Once, for example, Brent answered the door to find a police officer who asked to speak to me. When I came into the living room, the male officer announced, in front of Brent, that my friend Kari was worried about my safety and thought that I was in danger. I had no idea how to respond. The officer looked back and forth from me to Brent, and then said “you don’t look like You’re in any immediate danger. Is there a chance that your friend might have exaggerated things a little?” And then he rolled his eyes, turned, walked out, and left. Guess how well that went over with Brent?

And many months later, there was one day when I was terrified of what Brent would do, and for the first time, I called the police myself. It took them more than half an hour to arrive, and when they did, the female officer advised me that I had the right to press charges about Brent, but that based on the fact that she couldn’t see “any real injuries,” and couldn’t be sure “what had really happened,” it was highly unlikely that any judge would believe there had been abuse. When I asked her about an emergency protection order, she told me that I would have go to court and talk to a judge about it. After that, I never bothered to call the police. What good would it do?

But it wasn’t only the police who turned a blind eye to our situation. Throughout our time together, there were times we lived in apartments with paper-thin walls, and neighbours could easily have stopped by when Brent was out to ask if I was okay or ask how it was going. There were many times when we were out in public that Brent would scream and throw things at me, and strangers would walk by, trying not to look at us. And there were people in his family who were there when he would give me strict orders and physically push me around.

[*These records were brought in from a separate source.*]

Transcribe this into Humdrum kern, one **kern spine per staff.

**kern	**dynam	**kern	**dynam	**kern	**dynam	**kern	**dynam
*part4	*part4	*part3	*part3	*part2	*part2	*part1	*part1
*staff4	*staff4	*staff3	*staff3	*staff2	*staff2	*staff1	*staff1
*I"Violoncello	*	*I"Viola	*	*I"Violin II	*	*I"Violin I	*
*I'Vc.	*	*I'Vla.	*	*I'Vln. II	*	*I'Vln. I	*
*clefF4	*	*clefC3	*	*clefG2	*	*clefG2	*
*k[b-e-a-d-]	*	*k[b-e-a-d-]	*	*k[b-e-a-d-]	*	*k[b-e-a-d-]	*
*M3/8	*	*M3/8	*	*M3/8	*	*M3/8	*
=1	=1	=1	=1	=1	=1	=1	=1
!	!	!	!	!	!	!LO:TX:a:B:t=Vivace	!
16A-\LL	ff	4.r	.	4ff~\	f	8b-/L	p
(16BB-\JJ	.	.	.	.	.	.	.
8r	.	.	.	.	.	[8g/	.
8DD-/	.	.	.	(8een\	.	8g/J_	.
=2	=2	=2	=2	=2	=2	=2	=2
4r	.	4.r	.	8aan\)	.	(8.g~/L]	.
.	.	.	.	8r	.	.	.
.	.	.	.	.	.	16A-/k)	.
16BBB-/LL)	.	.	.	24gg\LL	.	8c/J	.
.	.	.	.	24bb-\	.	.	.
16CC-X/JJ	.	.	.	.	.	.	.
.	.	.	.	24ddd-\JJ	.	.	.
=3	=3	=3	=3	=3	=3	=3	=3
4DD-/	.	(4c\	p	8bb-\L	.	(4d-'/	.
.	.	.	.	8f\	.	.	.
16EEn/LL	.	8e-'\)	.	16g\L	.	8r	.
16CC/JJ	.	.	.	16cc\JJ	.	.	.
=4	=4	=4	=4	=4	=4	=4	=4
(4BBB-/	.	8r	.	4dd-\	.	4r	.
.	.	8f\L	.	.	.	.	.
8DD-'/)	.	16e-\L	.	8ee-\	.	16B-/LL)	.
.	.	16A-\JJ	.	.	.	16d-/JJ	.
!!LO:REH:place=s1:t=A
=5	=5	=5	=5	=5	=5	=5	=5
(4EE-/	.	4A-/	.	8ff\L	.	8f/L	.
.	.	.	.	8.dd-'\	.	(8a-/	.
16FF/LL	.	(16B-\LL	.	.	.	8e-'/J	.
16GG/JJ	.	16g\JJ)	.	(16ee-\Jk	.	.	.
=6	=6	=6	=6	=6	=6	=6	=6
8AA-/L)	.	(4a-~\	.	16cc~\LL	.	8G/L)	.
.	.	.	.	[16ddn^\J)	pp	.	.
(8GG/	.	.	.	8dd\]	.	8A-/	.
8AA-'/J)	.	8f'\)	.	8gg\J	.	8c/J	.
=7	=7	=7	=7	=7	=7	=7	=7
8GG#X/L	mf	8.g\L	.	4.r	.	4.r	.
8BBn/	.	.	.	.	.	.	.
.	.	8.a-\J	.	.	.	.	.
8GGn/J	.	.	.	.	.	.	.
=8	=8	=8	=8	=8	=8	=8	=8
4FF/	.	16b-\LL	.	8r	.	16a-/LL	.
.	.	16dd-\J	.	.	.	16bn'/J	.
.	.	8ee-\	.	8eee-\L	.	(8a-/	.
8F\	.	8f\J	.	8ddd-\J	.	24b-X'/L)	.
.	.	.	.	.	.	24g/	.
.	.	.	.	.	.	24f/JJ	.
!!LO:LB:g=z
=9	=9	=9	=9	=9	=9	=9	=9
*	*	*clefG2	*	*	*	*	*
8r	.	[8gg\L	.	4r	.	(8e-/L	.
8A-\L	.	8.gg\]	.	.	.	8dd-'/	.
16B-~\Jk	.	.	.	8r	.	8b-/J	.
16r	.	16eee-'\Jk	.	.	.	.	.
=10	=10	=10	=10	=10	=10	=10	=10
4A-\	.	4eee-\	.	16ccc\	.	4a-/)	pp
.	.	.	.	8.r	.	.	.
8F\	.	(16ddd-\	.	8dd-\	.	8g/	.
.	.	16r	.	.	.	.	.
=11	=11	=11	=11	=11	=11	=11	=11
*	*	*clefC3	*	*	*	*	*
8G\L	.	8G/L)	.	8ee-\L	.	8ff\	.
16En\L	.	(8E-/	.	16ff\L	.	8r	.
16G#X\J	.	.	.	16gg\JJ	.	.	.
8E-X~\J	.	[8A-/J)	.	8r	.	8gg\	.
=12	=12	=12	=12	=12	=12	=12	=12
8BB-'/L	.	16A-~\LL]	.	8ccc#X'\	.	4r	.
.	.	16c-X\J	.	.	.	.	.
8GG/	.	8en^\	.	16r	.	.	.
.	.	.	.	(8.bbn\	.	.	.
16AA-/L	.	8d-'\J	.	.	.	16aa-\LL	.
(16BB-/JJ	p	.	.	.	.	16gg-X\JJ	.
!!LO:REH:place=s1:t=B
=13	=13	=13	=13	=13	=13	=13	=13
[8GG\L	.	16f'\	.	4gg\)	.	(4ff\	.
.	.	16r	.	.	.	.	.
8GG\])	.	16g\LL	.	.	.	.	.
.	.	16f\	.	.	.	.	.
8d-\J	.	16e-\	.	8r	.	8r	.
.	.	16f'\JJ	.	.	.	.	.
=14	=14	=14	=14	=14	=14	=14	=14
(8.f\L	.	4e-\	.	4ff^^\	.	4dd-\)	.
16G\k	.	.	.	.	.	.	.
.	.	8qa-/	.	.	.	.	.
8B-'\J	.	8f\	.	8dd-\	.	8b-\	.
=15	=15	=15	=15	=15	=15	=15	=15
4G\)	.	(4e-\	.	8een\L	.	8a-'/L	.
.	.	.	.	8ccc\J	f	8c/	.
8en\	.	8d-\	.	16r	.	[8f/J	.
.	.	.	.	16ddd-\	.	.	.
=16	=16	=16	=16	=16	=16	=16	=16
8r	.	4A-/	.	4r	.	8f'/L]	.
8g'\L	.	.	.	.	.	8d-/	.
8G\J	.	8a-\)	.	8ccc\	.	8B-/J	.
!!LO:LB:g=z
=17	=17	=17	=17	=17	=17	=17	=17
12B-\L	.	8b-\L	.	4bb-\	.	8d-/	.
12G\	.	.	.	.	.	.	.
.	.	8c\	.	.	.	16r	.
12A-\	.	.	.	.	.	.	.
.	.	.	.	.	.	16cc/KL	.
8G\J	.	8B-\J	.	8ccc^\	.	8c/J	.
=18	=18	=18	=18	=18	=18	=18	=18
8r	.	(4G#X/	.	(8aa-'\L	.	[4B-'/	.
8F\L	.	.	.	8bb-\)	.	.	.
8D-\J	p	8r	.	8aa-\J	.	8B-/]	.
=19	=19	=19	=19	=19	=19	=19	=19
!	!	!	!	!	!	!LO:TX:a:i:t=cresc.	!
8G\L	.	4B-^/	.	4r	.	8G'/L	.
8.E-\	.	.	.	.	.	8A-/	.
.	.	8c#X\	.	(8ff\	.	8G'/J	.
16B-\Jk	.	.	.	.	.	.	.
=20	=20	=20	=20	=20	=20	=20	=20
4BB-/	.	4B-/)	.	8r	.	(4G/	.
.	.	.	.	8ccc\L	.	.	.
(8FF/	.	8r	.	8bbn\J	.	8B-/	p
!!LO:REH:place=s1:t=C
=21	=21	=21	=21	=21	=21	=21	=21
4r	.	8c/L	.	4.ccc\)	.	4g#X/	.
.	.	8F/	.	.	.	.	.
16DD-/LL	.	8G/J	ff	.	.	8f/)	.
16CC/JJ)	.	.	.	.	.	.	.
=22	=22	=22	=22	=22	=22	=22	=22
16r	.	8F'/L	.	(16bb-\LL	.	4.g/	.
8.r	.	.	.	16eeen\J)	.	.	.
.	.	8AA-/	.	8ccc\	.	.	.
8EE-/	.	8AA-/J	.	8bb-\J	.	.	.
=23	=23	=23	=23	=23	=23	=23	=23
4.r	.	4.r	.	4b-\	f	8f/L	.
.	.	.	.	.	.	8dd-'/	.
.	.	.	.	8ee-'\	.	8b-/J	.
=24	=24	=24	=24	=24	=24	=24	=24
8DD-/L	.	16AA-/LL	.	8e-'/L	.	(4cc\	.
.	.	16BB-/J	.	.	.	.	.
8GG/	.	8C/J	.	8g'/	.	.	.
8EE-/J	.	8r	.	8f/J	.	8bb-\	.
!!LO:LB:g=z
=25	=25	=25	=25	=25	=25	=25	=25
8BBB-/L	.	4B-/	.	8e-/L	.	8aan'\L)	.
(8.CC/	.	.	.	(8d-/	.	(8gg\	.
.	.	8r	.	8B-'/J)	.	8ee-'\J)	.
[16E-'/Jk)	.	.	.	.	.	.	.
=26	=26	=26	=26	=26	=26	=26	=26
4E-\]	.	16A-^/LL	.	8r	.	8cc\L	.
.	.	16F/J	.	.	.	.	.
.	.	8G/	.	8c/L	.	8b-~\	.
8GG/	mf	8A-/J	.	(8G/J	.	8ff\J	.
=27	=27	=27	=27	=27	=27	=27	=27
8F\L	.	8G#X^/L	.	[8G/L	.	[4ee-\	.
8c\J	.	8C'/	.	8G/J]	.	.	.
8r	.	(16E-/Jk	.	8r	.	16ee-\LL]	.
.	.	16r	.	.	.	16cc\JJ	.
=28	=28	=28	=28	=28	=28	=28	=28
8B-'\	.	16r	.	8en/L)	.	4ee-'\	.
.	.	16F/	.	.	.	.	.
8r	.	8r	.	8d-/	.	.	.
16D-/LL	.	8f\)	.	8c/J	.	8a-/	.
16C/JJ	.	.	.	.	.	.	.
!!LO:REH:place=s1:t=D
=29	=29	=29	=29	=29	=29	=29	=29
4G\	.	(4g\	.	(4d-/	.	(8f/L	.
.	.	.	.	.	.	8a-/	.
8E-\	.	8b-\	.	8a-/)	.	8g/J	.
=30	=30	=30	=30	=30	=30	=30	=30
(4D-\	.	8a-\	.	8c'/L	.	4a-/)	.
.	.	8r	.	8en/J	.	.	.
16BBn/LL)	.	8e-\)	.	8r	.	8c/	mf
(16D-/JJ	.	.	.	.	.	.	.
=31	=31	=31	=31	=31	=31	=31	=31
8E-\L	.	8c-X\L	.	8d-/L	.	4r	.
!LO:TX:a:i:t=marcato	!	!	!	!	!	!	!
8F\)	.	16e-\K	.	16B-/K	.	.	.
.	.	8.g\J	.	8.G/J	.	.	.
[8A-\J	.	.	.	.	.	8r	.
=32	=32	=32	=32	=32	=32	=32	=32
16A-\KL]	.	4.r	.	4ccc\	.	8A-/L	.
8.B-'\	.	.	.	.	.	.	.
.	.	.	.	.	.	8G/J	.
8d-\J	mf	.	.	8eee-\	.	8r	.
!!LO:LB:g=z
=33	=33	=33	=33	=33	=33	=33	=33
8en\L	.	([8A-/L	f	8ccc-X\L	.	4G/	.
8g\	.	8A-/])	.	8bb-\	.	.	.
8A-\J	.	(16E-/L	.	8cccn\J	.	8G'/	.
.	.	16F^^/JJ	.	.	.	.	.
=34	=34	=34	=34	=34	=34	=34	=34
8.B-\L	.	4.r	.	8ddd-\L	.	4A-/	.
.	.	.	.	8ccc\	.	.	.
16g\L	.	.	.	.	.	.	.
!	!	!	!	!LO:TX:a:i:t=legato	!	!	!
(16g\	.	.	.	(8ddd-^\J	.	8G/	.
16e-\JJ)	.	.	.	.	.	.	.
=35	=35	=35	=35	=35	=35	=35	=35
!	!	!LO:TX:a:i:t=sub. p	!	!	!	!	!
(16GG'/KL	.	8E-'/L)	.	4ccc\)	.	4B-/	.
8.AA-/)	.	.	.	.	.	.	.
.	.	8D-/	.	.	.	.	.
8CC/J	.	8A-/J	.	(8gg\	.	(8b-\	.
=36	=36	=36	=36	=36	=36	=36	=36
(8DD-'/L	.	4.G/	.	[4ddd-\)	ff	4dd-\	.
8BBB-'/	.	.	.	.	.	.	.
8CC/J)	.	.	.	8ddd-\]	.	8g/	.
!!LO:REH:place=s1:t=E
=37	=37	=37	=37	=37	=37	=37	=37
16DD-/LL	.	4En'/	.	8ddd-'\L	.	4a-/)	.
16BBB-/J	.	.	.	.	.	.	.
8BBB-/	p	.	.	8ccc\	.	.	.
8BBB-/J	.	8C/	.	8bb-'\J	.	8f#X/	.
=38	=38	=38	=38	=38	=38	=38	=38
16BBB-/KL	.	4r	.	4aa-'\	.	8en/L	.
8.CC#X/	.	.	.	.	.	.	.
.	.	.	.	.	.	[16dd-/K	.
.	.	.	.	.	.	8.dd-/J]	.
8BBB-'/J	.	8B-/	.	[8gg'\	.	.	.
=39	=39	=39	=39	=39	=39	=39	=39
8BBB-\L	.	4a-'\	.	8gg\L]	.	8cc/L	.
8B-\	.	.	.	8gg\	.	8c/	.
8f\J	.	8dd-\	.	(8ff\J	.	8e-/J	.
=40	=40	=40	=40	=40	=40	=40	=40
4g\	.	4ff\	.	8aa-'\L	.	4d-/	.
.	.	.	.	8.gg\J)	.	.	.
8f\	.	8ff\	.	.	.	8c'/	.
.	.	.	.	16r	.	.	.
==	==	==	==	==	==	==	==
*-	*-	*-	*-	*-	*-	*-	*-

I know that jumping into the middle of a potentially violent situation might not be the best way to help, but neither is turning a blind eye and trying to walk by as if nothing is going on. Family violence, violence against women?it isn’t a private or personal matter. It’s bad for women, It’s bad for their friends and families, and It’s bad for our society as a whole (in fact, if you think in monetary terms, spousal violence in Canada comes with an estimated price tag of 7.4 billion dollars per year).

There are hundreds of reasons why some women choose to stay, and the Ray Rice / Janay Palmer incident that happened about a year ago saw many abuse survivors taking to Twitter to share their stories with the hashtag #whyIstayed. Based on my experience, the most important thing that women in abusive situations need to hear is that people will believe their stories and be willing to help. Just believe them, be there to help if needed, and be patient with them (even when you can’t understand why they’re staying) until they’re at a point they’re ready and able to leave.

Years later, I can say that I feel safe and happy. But the many years I spent living in hell I will never get back, and they continue to create challenging repercussions. On the whole, though, I’m incredibly lucky: I have a wonderful life in the world after violence against women.

If learning more about violence against women just isn’t a top personal priority for you, That’s okay. We don’t all have the same interests or inclinations. But I’d also suggest that this is perhaps the best reason why you should consider taking WGST 422. It might not be directly applicable to your future education or employment plans, but if you have the ability to take it, I can think of no other course I would more highly recommend.

According to the Canadian Women’s Foundation, a full half of women in this country have experienced physical or sexual violence at least once. Half. Every second woman in Canada. Maybe your learning, your knowledge, your belief, or your support could be what helps one of your friends or family members to escape.